*** PASSAGE SHOWN ***

OpenAI-Compatible API
| Endpoint | Method | Description |
|---|---|---|
/v1/chat/completions | POST | Chat completions (streaming supported) |
/v1/responses | POST | Create an OpenAI Responses API response |
/v1/responses/{id} | GET | Retrieve a stored response |
/v1/responses/{id} | DELETE | Delete a stored response (forwards native deletion where supported) |
/v1/responses/{id}/cancel | POST | Cancel an in-progress response (provider-native where supported) |
/v1/responses/{id}/input_items | GET | List the input items of a stored response |
/v1/responses/input_tokens | POST | Count input tokens for a Responses request |
/v1/responses/compact | POST | Compact a Responses conversation (provider-native where supported) |
/v1/conversations | POST | Create a conversation (gateway-managed) |
/v1/conversations/{id} | GET | Retrieve a conversation |
/v1/conversations/{id} | POST | Replace conversation metadata in full |
/v1/conversations/{id} | DELETE | Delete a conversation |
/v1/embeddings | POST | Text embeddings |
/v1/models | GET | List available models |
/v1/audio/speech | POST | Text-to-speech, returning binary audio |
/v1/audio/transcriptions | POST | Speech-to-text from a multipart upload |
/v1/realtime | GET | Realtime speech-to-speech websocket upgrade (when REALTIME_ENABLED) |
/v1/files | POST | Upload a file (OpenAI-compatible multipart) |
/v1/files | GET | List files |
/v1/files/{id} | GET | Retrieve file metadata |
/v1/files/{id} | DELETE | Delete a file |
/v1/files/{id}/content | GET | Retrieve raw file content |
/v1/batches | POST | Create a native provider batch (OpenAI-compatible schema; inline requests supported where provider-native) |
/v1/batches | GET | List stored batches |
/v1/batches/{id} | GET | Retrieve one stored batch |
/v1/batches/{id}/cancel | POST | Cancel a pending batch |
/v1/batches/{id}/results | GET | Retrieve native batch results when available |
Anthropic-Compatible API
| Endpoint | Method | Description |
|---|---|---|
/v1/messages | POST | Anthropic Messages API through translated model routing (streaming supported) |
/v1/messages/count_tokens | POST | Heuristic Anthropic Messages input token estimate |
Provider Passthrough
| Endpoint | Method | Description |
|---|---|---|
/p/{provider}/... | GET, POST, PUT, PATCH, DELETE, HEAD, OPTIONS | Provider-native passthrough with opaque upstream responses |
Admin Endpoints
Admin REST and dashboard routes (/admin/*) are covered in
Admin Endpoints.
Operations Endpoints
| Endpoint | Method | Description |
|---|---|---|
/health | GET | Liveness check (always 200 while the process serves) |
/health/ready | GET | Readiness check: pings storage (503 if down) and Redis cache (degraded, still 200) |
/metrics | GET | Prometheus metrics (experimental, when enabled) |
/swagger/index.html | GET | Swagger UI (when enabled) |

*** End of PASSAGE SHOWN ***
*** DATA FOR ANALYSIS ***

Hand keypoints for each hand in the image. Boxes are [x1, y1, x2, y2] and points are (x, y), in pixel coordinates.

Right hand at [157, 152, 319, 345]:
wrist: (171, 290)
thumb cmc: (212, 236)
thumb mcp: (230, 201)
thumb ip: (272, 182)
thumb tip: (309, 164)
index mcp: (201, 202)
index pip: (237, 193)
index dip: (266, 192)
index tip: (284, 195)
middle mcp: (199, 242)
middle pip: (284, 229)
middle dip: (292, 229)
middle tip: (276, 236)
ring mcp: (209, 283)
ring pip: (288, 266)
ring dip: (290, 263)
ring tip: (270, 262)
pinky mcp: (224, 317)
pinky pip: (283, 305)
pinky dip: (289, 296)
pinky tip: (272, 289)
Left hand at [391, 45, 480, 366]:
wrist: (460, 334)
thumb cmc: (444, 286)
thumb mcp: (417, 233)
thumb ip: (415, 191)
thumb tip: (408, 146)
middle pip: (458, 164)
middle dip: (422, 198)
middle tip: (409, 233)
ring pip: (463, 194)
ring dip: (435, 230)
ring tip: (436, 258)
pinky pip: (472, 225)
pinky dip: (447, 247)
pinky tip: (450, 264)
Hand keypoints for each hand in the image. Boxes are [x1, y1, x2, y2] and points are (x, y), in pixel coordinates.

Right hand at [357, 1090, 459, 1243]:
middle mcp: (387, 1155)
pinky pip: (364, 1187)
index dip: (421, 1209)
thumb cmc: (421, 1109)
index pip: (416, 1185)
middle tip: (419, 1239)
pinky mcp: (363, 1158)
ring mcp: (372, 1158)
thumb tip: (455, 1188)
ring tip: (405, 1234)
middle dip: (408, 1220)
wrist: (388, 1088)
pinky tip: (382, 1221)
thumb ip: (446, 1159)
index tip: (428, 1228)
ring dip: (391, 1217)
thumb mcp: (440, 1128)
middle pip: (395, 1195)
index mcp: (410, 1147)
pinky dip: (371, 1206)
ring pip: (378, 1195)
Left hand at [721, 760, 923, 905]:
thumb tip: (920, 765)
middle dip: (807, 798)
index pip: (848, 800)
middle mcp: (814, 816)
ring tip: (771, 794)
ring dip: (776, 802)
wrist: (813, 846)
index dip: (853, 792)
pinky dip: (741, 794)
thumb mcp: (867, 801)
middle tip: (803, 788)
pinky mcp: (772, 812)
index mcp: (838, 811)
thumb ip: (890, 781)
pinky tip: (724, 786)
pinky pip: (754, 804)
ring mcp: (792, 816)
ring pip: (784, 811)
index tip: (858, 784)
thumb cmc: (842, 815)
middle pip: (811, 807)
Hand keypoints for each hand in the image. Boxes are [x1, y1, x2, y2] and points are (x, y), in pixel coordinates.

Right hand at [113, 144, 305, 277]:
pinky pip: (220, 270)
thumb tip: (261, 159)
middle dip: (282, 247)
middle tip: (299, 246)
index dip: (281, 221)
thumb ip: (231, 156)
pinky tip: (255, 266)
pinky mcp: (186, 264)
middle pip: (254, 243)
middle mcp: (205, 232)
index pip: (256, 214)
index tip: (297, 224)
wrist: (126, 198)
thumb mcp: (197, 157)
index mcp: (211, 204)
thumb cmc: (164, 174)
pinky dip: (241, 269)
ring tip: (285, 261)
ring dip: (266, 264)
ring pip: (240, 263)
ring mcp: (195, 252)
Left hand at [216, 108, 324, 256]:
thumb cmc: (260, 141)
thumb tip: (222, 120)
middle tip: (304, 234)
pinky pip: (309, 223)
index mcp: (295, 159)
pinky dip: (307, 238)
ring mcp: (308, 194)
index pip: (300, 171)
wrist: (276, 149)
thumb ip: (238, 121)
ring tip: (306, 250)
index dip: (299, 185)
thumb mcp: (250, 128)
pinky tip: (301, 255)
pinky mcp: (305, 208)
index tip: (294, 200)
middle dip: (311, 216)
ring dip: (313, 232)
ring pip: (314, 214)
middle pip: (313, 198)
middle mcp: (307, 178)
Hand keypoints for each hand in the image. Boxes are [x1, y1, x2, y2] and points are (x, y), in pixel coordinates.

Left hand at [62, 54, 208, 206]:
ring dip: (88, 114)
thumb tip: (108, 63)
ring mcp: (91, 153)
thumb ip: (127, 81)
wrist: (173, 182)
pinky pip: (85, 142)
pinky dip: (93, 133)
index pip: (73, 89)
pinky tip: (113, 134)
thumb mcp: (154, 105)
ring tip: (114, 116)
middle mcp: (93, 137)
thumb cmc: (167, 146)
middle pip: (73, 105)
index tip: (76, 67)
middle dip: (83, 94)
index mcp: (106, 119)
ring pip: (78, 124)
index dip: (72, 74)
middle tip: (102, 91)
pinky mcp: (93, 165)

*** End of DATA FOR ANALYSIS ***

→ **EXERCISE AIM**
In the endpoint reference, what status does the readiness check at /health/ready return when the Redis cache is down? The material comes from a different source than the text.

→ **WRITTEN SOLUTION**
It reports degraded but still returns 200.